In targeted radionuclide therapy, treatment-related biological effects such as tumor control and normal tissue toxicity show a dependence on the amount of radiation absorbed dose [Gy] received by tissue due to the ionizing radiations emitted by the radionuclide. Determining the dose-toxicity relationship at preclinical level is particularly important to assess the safety profile and determine the maximum tolerated absorbed dose of a therapeutic regime with a radiopharmaceutical.
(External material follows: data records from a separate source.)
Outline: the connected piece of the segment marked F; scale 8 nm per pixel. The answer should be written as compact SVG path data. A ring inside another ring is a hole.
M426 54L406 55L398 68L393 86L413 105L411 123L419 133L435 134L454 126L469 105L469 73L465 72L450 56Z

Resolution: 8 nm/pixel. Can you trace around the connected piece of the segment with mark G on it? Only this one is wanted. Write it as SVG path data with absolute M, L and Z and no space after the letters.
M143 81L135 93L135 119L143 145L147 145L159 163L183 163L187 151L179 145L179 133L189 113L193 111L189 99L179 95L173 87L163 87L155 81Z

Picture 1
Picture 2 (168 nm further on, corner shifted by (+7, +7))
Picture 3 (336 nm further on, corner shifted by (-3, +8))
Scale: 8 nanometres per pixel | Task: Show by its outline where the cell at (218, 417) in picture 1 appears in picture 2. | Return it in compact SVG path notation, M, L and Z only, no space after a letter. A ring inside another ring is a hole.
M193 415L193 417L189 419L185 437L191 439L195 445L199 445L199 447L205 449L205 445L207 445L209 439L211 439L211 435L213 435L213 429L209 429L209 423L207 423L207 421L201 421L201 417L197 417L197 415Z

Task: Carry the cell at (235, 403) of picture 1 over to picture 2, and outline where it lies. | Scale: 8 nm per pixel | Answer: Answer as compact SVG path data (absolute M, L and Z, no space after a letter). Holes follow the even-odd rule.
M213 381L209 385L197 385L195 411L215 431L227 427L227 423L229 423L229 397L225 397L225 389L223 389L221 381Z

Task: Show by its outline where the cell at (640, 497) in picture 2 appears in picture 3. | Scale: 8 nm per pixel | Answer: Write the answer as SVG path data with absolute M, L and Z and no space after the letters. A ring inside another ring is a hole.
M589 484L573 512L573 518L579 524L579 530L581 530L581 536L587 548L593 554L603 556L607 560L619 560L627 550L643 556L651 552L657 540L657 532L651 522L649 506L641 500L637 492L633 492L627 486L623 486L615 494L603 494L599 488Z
Pharmacokinetic and dosimetry data from preclinical radiobiological studies may then be used to guide the design of phase I clinical trials (first in-human testing), in particular to inform the amount of activity that may be administered to patients.
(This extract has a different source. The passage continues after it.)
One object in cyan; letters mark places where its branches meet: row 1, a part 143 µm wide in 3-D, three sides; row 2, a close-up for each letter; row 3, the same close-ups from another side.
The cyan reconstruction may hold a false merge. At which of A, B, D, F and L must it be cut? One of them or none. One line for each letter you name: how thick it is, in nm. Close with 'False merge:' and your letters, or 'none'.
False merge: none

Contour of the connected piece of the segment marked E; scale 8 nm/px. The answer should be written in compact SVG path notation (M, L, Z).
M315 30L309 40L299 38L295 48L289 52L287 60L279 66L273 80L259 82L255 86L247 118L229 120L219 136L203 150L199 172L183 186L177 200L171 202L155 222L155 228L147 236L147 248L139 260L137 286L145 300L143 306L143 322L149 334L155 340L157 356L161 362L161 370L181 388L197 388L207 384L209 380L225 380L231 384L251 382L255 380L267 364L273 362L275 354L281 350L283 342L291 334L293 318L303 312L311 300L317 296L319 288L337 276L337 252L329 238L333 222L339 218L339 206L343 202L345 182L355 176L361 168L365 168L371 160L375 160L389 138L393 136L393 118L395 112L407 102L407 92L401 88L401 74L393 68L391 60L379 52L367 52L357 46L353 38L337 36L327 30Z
Accurate dosimetry of mouse tissues in targeted radionuclide therapy requires accurately knowing the amount of radionuclide activity and its spatial distribution in tissues and its variation over time (pharmacokinetics). Two methods are typically used to assess the pharmacokinetics in mice: ex vivo gamma counting of dissected organs following sacrifice of multiple mice at different time points, and in vivo longitudinal radionuclide imaging. Conventional whole-organ ex-vivo biodistribution methods are limited as they require animal sacrifice, introduce pharmacokinetics inter-variability from the different animals used at different time points and do not provide information on the potentially heterogeneous uptake (retention) distribution of radiopharmaceutical at sub-organ level.
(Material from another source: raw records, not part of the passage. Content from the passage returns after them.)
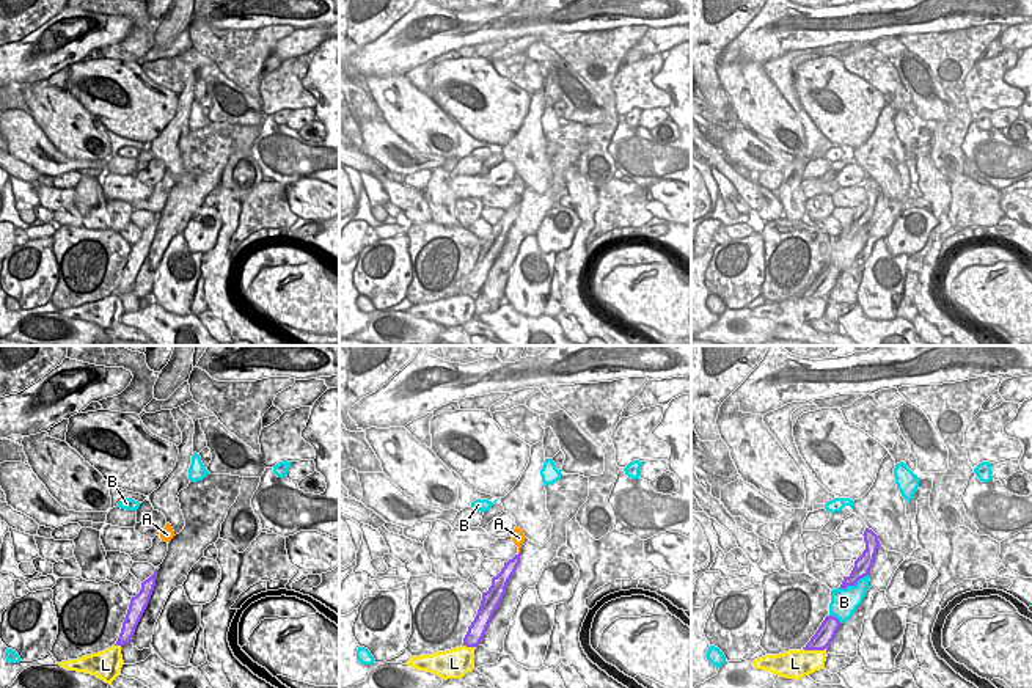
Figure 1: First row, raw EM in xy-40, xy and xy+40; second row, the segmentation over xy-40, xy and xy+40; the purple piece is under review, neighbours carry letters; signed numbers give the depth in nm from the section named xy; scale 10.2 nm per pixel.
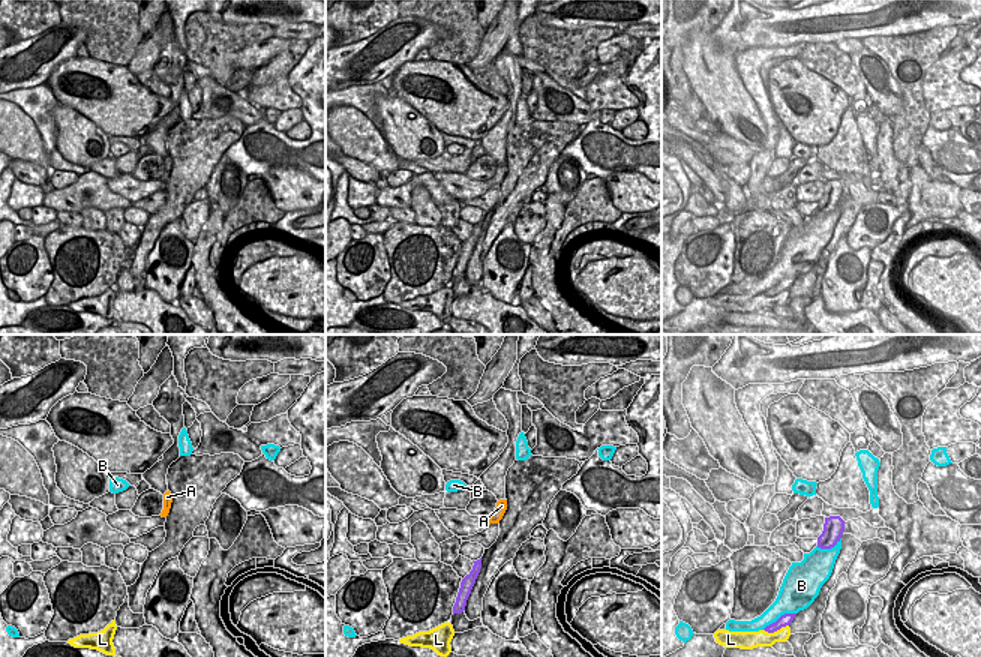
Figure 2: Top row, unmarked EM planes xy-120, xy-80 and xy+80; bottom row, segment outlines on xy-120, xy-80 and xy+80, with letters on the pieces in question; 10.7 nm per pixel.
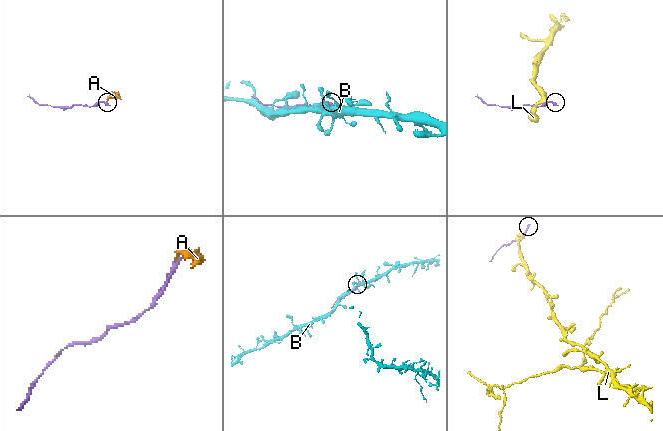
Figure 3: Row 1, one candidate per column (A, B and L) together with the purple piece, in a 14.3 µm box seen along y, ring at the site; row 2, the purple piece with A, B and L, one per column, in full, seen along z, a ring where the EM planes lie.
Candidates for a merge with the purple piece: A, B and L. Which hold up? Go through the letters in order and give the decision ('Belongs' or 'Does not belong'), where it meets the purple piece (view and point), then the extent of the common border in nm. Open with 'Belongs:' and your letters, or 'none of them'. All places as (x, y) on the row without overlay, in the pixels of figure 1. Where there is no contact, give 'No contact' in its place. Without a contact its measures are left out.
Belongs: none of them
A: Does not belong. No contact
B: Does not belong. Touches purple at xy+40 (853, 233). Shared border 340 nm
L: Does not belong. Touches purple at xy+40 (814, 297). Shared border 220 nm.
Instead, preclinical Single Photon Emission Computed Tomography (micro SPECT) imaging can be used to perform in vivo longitudinal pharmacokinetic studies using the same animal. With this technique it is possible to evaluate the pharmacokinetics required for tissue dosimetry on the same animal used for long-term toxicity studies, limiting the effects of mice inter-variability on the evaluation of the absorbed dose-toxicity relationship. However, micro SPECT also presents a unique set of challenges. The limited spatial resolution of the imaging system affects the accuracy of activity quantification in small tissues due to partial volume effect (PVE). The impact of thi physical effect depends on the size and shape of the imaged tissue: small tissues and tissues with a refined shape are more difficult to image and quantify than large bulky tissues. Additionally, the accuracy of activity quantification is also dependent on the regions of interest (ROI) used for image quantification (regions of the SPECT image whose “intensity” is used to determine the tissue activity, after applying an appropriate calibration factor). Thus ROI settings (drawing method, size, shape) need to be optimized for the specific imaging task to enable accurate tissue activity quantification.
This project focuses on the quantification of a radiopharmaceutical radiolabeled with Iodine-131 in murine kidney tissues. Radiopharmaceuticals are often cleared from the body through renal excretion. During this process a significant amount of the (untargeted) radiopharmaceutical may be retained in the kidneys, increasing the risk of radiation-induced nephrotoxicity during radiopharmaceutical therapy.